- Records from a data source
━━━━━━━━━━━━━━━━━━━━━━━━━━━━━━

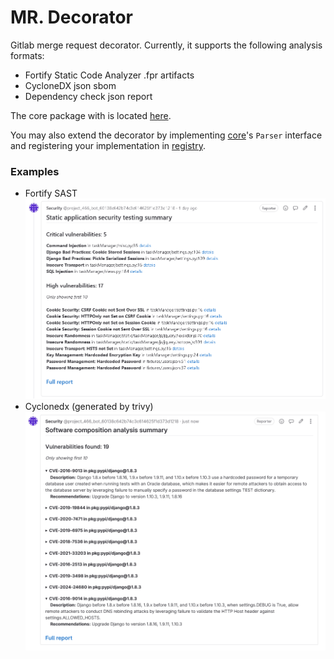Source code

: # MR. Decorator
Gitlab merge request decorator.
Currently, it supports the following analysis formats:
* Fortify Static Code Analyzer .fpr artifacts
* CycloneDX json sbom
* Dependency check json report

The core package with is located [here](https://github.com/Tihmmm/mr-decorator-core).

You may also extend the decorator by implementing [core](https://github.com/Tihmmm/mr-decorator-core)'s `Parser` interface and registering your implementation in [registry](https://github.com/Tihmmm/mr-decorator-core/blob/4025c2bc7f6b07df8b0fd2e05f1570c9dff2c63f/parser/parser.go).

### Examples
* Fortify SAST
![alt text](examples/safe-sample-sast-fortify.png)
* Cyclonedx (generated by trivy)
![alt text](examples/safe-sample-sca-cdx.png)
<br />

━━━━━━━━━━━━━━━━━━━━━━━━━━━━━━

- Required action
Substitute "JSON" for every "json" in the lines above and write them out again with nothing else changed. Leave the pictures out of your answer.

- Response to this task
Source code

: # MR. Decorator
Gitlab merge request decorator.
Currently, it supports the following analysis formats:
* Fortify Static Code Analyzer .fpr artifacts
* CycloneDX JSON sbom
* Dependency check JSON report

The core package with is located [here](https://github.com/Tihmmm/mr-decorator-core).

You may also extend the decorator by implementing [core](https://github.com/Tihmmm/mr-decorator-core)'s `Parser` interface and registering your implementation in [registry](https://github.com/Tihmmm/mr-decorator-core/blob/4025c2bc7f6b07df8b0fd2e05f1570c9dff2c63f/parser/parser.go).

### Examples
* Fortify SAST
![alt text](examples/safe-sample-sast-fortify.png)
* Cyclonedx (generated by trivy)
![alt text](examples/safe-sample-sca-cdx.png)
<br />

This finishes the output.